**ASSIGNMENT**
A word-for-word copy of all entries is required, without images.

**SUPPLIED DATA**
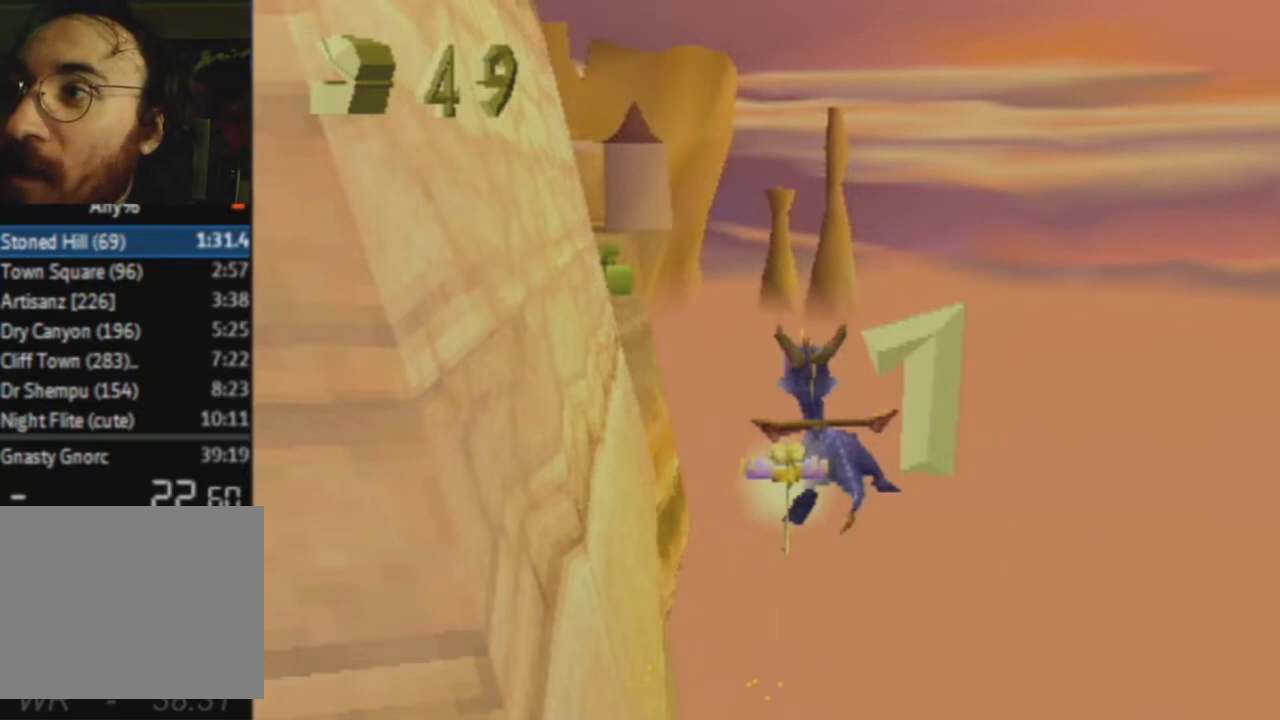
Gameplay with a controller (PlayStation layout); each line is a JSON object with the inputs held at the frame after it. "events" lists button and stick changes between this image and that frame as [ms after this image, input, new state], when the widget could be followed in between. Not read: L3 R3.
{"buttons": ["SQUARE"], "left_stick": "left", "right_stick": "center", "events": [[67, "left_stick", "left"], [334, "SQUARE", "down"]]}
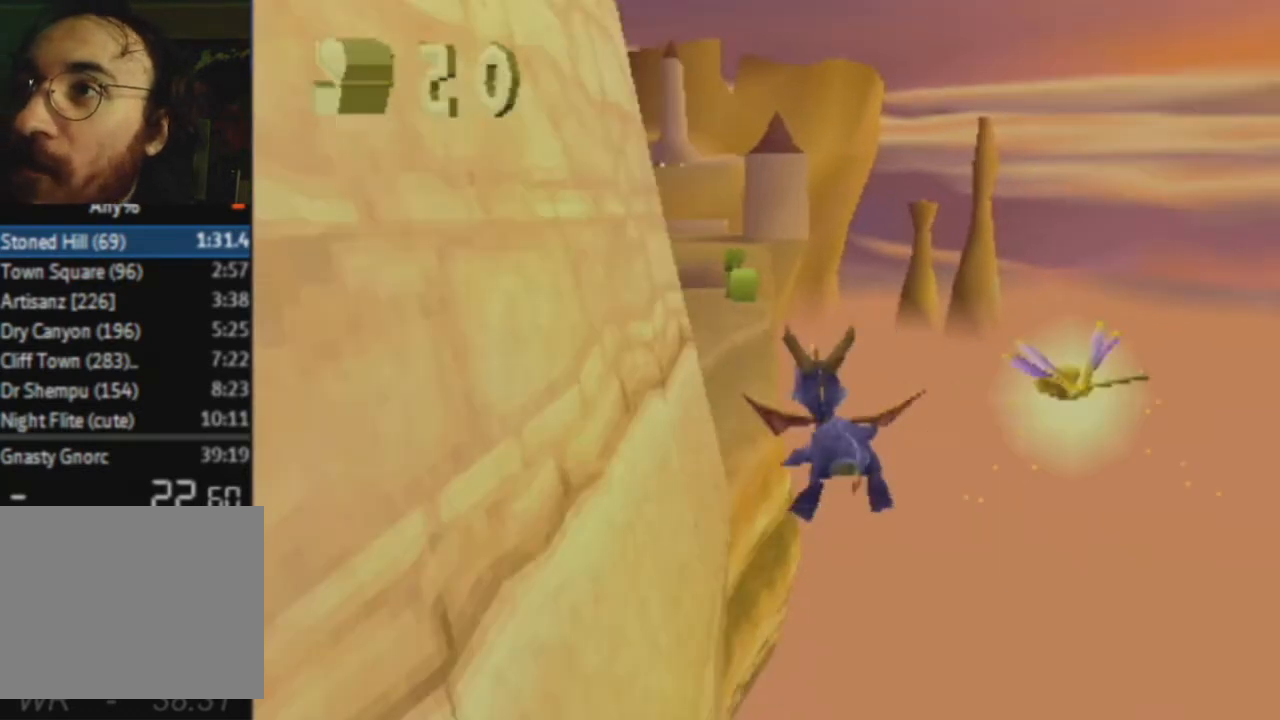
{"buttons": ["SQUARE"], "left_stick": "left", "right_stick": "center", "events": []}
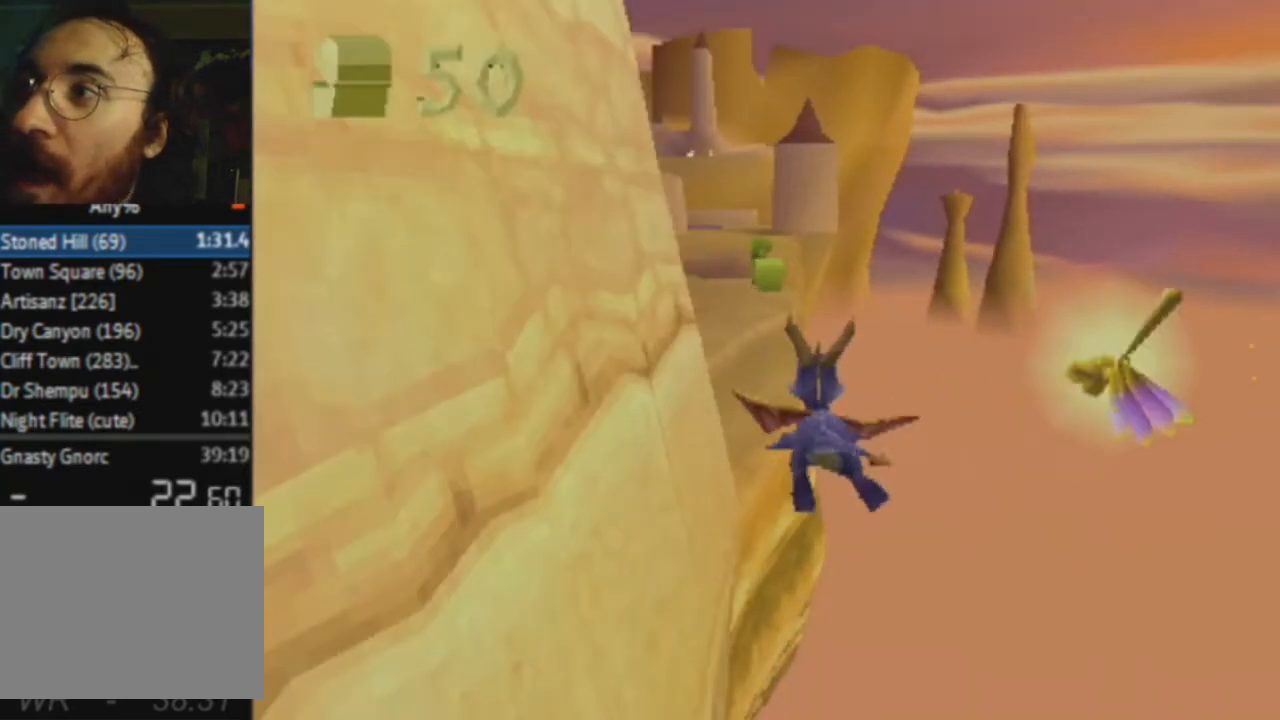
{"buttons": ["CROSS"], "left_stick": "left", "right_stick": "center", "events": [[267, "SQUARE", "up"], [468, "CROSS", "down"]]}
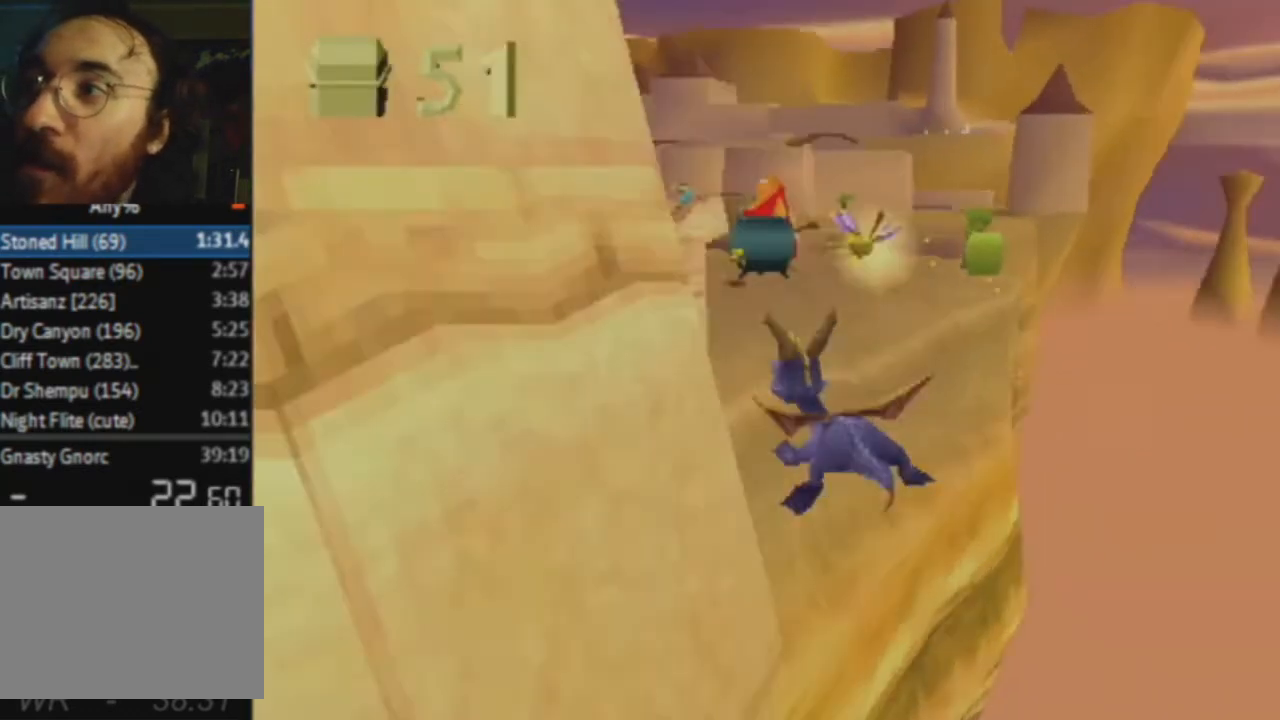
{"buttons": ["CROSS"], "left_stick": "up", "right_stick": "center", "events": [[200, "left_stick", "up-left"], [467, "left_stick", "up"]]}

**TASK ANSWER**
Gameplay with a controller (PlayStation layout); each line is a JSON object with the inputs held at the frame after it. "events" lists button and stick changes between this image and that frame as [ms after this image, input, new state], when the widget could be followed in between. Not read: L3 R3.
{"buttons": ["SQUARE"], "left_stick": "left", "right_stick": "center", "events": [[67, "left_stick", "left"], [334, "SQUARE", "down"]]}
{"buttons": ["SQUARE"], "left_stick": "left", "right_stick": "center", "events": []}
{"buttons": ["CROSS"], "left_stick": "left", "right_stick": "center", "events": [[267, "SQUARE", "up"], [468, "CROSS", "down"]]}
{"buttons": ["CROSS"], "left_stick": "up", "right_stick": "center", "events": [[200, "left_stick", "up-left"], [467, "left_stick", "up"]]}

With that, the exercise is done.